**Source information**:
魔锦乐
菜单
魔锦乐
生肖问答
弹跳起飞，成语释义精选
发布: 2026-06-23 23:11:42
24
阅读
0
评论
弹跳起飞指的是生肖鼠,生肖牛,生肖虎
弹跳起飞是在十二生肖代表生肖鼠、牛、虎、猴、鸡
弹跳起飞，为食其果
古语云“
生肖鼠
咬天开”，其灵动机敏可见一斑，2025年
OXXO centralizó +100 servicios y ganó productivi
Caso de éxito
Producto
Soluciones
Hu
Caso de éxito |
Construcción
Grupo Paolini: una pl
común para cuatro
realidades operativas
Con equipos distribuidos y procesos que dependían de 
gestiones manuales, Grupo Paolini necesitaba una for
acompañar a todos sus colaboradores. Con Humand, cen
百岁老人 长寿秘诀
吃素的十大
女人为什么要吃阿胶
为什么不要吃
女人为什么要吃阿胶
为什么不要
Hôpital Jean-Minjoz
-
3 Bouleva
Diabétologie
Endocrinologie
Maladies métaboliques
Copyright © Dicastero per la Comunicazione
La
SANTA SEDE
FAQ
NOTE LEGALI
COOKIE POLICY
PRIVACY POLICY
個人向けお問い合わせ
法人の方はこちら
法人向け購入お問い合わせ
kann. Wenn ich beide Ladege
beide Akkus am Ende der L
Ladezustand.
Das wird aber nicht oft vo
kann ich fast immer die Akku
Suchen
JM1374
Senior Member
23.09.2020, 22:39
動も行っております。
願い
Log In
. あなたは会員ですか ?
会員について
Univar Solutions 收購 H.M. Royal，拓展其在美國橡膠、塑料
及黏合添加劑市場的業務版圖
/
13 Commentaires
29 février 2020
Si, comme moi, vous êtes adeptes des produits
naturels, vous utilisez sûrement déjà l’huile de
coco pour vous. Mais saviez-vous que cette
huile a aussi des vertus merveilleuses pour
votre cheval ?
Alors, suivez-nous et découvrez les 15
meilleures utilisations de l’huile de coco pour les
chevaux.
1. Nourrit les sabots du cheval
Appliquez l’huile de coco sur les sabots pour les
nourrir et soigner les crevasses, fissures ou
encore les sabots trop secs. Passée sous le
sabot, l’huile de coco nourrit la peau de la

**Task item**: Show the lines of the records that contain the word "pour".

**Solution for this task**:
coco pour vous. Mais saviez-vous que cette
huile a aussi des vertus merveilleuses pour
meilleures utilisations de l’huile de coco pour les
Appliquez l’huile de coco sur les sabots pour les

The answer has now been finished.